Ticketmaster, Live Nation agree to merger
Two U.S. entertainment giants, Ticketmaster and Live Nation, announced an agreement to join forces Tuesday in an all-stock merger worth $2.5 billion.
Under the agreement, Ticketmaster shareholders would receive 1.384 shares of Live Nation common stock for each Ticketmaster share they own, the companies said in a joint statement. The swap would allow shareholders from each company to each own about 50 percent of the combined company.
The merger, likely to provoke antitrust scrutiny, comes less than two months after the companies severed ties.
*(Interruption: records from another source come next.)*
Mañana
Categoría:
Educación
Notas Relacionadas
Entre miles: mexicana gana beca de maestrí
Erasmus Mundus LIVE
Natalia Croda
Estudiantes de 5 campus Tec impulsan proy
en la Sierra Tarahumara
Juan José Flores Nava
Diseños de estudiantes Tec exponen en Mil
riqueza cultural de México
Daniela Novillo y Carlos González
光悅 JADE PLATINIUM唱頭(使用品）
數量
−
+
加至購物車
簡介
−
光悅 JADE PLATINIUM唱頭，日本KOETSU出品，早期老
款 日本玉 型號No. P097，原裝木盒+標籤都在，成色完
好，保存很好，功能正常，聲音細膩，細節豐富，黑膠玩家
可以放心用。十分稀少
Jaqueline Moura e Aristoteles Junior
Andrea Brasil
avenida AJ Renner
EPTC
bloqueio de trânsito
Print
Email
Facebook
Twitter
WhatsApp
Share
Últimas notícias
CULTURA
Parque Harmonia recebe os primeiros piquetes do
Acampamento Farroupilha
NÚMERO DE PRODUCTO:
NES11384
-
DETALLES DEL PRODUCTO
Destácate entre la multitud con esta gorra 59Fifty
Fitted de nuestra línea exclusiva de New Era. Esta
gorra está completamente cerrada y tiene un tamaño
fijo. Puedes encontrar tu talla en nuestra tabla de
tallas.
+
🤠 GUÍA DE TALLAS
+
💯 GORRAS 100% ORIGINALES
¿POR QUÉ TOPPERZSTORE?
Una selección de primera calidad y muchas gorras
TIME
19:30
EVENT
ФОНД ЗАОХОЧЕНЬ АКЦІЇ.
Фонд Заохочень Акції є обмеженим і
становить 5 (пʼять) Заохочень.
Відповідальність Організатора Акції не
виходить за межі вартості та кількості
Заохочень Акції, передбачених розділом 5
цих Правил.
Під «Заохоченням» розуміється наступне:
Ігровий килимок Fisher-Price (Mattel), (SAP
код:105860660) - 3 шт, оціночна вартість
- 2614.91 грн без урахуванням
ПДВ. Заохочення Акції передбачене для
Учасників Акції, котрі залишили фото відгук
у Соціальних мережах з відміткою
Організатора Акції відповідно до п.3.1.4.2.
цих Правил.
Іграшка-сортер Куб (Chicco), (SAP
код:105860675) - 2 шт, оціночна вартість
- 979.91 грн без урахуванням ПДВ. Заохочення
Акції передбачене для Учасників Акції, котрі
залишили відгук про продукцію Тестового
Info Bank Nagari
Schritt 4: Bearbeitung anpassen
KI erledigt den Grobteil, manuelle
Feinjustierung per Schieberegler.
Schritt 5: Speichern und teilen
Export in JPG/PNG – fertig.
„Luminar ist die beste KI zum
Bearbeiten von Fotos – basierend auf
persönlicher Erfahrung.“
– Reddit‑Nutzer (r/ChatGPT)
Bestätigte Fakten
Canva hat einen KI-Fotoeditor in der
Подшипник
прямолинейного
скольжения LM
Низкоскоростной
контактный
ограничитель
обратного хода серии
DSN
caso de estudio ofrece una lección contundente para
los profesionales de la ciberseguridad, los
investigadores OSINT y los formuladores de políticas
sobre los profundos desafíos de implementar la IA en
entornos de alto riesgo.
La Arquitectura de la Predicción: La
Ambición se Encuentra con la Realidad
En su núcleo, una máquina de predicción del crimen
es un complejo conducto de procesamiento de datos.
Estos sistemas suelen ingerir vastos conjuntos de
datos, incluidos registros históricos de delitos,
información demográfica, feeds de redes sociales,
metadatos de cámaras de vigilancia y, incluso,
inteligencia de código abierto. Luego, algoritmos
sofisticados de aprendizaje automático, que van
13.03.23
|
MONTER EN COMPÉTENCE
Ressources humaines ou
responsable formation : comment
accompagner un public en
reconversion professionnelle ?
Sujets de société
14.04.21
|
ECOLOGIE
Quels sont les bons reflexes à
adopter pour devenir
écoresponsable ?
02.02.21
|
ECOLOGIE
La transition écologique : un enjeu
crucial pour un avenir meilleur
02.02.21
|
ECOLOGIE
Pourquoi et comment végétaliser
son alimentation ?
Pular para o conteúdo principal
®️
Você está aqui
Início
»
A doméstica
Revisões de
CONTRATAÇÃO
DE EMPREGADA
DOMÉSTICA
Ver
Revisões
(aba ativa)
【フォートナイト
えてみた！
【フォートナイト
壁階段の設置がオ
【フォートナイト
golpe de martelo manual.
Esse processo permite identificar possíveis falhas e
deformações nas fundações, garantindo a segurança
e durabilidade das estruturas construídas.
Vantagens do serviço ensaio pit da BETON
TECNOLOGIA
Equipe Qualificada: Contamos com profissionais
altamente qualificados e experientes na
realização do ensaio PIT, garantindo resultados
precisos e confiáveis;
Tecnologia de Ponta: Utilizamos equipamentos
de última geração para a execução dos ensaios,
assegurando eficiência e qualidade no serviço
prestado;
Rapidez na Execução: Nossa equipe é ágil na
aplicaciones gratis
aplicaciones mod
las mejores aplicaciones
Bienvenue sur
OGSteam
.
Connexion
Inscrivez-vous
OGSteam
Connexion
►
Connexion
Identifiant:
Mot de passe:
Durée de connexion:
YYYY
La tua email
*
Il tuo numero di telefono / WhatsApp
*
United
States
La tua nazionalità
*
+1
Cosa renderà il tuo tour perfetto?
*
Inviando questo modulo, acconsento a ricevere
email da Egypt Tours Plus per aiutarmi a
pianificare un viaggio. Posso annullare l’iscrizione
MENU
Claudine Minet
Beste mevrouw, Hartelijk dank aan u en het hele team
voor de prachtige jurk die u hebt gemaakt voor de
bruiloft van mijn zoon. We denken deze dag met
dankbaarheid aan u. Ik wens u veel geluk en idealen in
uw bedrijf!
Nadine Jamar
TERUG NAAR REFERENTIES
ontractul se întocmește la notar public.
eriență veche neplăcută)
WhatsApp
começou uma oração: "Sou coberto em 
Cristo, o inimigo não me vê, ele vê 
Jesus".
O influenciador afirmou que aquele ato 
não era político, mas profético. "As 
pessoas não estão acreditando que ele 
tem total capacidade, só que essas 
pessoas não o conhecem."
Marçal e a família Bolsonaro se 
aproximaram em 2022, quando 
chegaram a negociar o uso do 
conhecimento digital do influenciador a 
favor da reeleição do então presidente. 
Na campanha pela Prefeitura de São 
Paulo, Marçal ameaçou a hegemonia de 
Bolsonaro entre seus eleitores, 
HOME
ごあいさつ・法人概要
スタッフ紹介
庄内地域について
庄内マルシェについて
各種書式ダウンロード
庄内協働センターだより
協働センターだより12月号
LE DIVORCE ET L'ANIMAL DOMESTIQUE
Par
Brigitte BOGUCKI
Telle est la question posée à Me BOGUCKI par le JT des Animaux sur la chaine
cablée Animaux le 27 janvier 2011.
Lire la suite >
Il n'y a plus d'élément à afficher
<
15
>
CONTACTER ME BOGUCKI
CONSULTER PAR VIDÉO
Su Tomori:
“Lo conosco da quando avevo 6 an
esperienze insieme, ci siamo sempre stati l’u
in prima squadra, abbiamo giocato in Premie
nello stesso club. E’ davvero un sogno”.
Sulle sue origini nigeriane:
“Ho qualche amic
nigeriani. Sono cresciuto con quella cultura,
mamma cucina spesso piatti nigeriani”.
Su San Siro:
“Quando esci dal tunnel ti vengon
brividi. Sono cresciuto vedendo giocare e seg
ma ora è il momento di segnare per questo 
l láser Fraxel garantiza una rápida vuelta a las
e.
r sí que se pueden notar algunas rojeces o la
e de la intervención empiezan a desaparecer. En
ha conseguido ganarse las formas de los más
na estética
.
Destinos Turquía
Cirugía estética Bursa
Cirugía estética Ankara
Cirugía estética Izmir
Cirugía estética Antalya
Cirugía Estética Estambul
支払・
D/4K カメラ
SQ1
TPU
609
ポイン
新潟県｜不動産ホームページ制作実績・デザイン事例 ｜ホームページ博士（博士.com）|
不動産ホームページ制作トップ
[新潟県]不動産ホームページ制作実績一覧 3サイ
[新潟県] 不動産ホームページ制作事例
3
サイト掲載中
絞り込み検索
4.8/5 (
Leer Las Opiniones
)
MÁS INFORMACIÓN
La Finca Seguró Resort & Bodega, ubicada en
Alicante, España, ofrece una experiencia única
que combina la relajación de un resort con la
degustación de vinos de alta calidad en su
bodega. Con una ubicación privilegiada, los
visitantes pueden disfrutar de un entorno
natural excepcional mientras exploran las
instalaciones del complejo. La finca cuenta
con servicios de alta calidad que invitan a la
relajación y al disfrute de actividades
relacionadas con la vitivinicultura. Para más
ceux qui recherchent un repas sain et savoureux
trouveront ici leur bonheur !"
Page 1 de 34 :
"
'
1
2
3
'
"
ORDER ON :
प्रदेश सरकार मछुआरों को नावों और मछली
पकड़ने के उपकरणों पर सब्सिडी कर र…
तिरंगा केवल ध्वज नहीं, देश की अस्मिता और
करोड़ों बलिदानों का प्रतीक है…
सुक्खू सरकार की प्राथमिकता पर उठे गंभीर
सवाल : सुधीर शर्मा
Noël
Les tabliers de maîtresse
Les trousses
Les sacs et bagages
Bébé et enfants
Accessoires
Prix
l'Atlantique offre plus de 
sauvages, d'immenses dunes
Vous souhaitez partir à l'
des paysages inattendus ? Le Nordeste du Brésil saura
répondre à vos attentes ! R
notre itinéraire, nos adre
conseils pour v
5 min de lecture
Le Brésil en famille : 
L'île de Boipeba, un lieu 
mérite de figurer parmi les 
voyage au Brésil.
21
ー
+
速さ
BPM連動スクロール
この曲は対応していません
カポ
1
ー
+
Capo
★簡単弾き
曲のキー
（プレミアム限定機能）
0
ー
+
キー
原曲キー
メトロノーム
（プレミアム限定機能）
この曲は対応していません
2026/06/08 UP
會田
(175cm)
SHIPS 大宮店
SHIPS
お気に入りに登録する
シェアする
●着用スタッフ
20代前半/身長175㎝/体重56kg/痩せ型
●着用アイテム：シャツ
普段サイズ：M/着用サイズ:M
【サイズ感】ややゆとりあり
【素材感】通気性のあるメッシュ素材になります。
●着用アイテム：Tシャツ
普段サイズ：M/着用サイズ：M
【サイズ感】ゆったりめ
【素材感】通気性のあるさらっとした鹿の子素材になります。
At the time, Live Nation said it would start its own ticket-selling business.
It was less than two months ago that Ticketmaster ended its 10-year partnership with Live Nation, and I’m extremely glad we could reunite with this combination, Ticketmaster Entertainment Chairman Barry Diller said.
He said the merger would
allow the companies to get through this difficult period.
The statement said the operating synergies would save $40 million by combining marketing, ticketing and back-office functions.
Live Nation Chief Executive Officer Michael Rapino said the move would provide
measurable benefits to consumers.
Analysts who predicted the deal would come about have said the merger of such large venue and ticket-selling businesses could control ticket prices and performer fees.